De milliers de questions t’assaillaient avec pour seul interlocuteur le silence pour te répondre. Ta femme, la mère de tes enfants, ta première blonde, levait les feutres. Elle voulait vivre sa vie. Elle et toi , le « nous », si souvent employé n’avait plus la même portée maintenant qu’elle avait décidé de faire cavalier seul.
J’ai vu pleurer maman si souvent. Pour des choses tristes ou belles. Je n’ai jamais aimé voir des larmes couler sur ses joues , mais elle me rassurait toujours de ses «je t’aime» . Elle pleurait doucement. Et je me disais que si elle ne pleurait pas trop fort , c’était peut-être que sa peine n’était pas si grande.
Alors quand j’ai vu tes épaules de superhéros tressailler de sanglots comme les vagues s’emparent de la mer, quand j’ai vu ce déferlement de larmes barbouiller ton visage, ton visage que tu tenais beaucoup trop fort entre tes mains, j’ai eu peur. Une peur bleue et viscérale. Dans mon petit coeur d’enfant, j’ai pensé que ta peine était si immense que tu n’arrêterais jamais de pleurer. J’avais peur que ton visage soit à jamais mouillé. Que tu pleures tellement que tes larmes ne sèchent jamais.

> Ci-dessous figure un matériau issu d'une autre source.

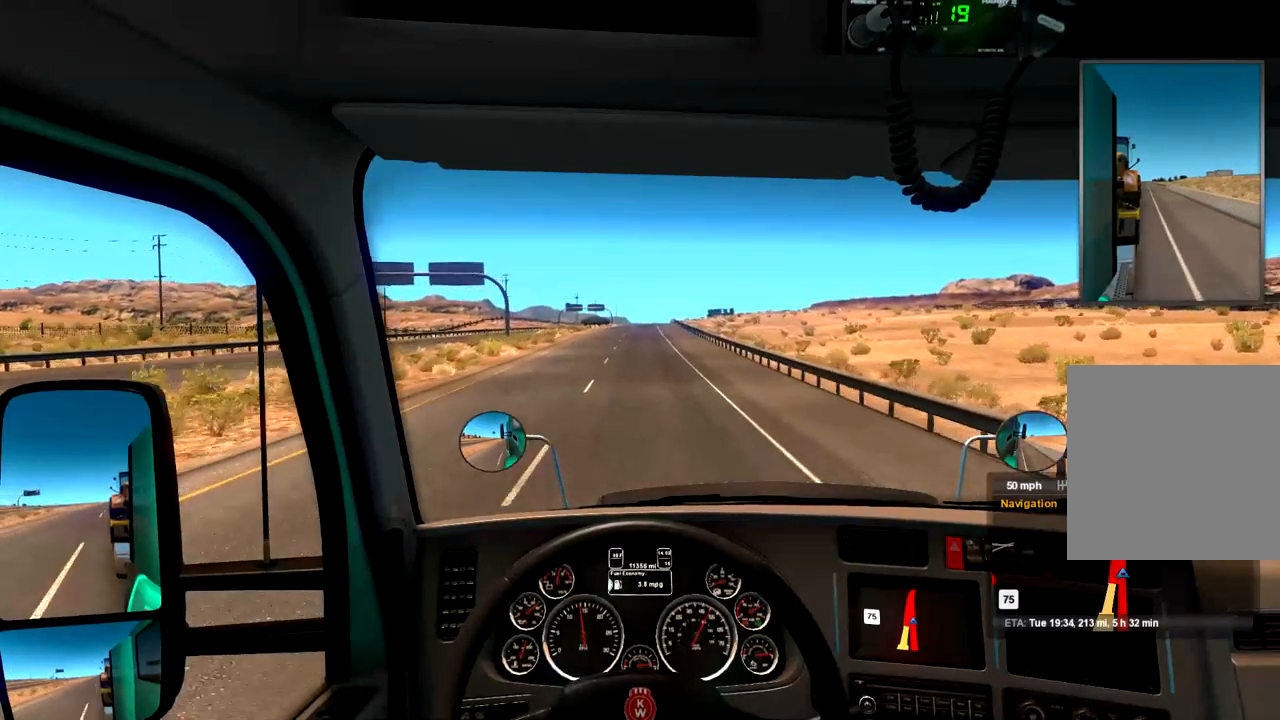
{"dt_ms": 500, "buttons": ["R2"], "left_stick": "center", "right_stick": "center", "events": []}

J’ai voulu enlever les mains de ton visage, Papa. Pour que tu vois dans mes yeux que je ne comprenais rien, que ta peine était trop grande pour mon âge. Et je voulais que tu me parles, que tu me rassures. Quand tu as voulu parler, rien n’est sorti. Tu respirais mal entre deux sanglots et tu avais mal à t’en fendre l’âme.
La précision de ce souvenir de toi dans ma mémoire est taillée au couteau. J’arrive encore à ressentir ce même désarroi. Pourquoi était-ce supportable d’entendre maman pleurer et que de te voir pleurer toi, ne l’était pas ?
Des années ont passé, l’eau a coulé longtemps sous les ponts. Ta peine s’est dissipée tranquillement comme la neige fond au printemps, mais j’ai parfois la solide impression qu’il en reste un petit monticule, enfoui au plus profond de toi. Un endroit de ton coeur si lointain que le soleil n’arrive pas à réchauffer ou du moins ne brille pas assez fort pour faire disparaître l’entièreté de ta peine.
Cette séparation a creusé une faille en toi. Depuis ce moment, je t’ai vu souvent pleurer, pour différentes raisons . Comme si cette faille ne s’était jamais vraiment refermée. Une brèche, petite, mais existante, qui laisse parfois couler un filet de larmes.
J’ai su plus tard comme tu avais été blessé. Comment on peut être démoli d’avoir aimé de tout son coeur, de toute sa vie.
Je t’ai vu reconstruire un univers autour de toi et de nous sans maman, une journée à la fois. Tu as longtemps marché sur les genoux, mais tu as avancé. Et j’ai compris que même lorsque la douleur est toujours présente, lancinante, il faut continuer. Qu’avec le temps, notre bagage devient plus léger.
Ce soir-là, Papa, j’ai compris que tu n’étais pas infaillible et que même le plus fort des hommes dans mon univers a le coeur fragile.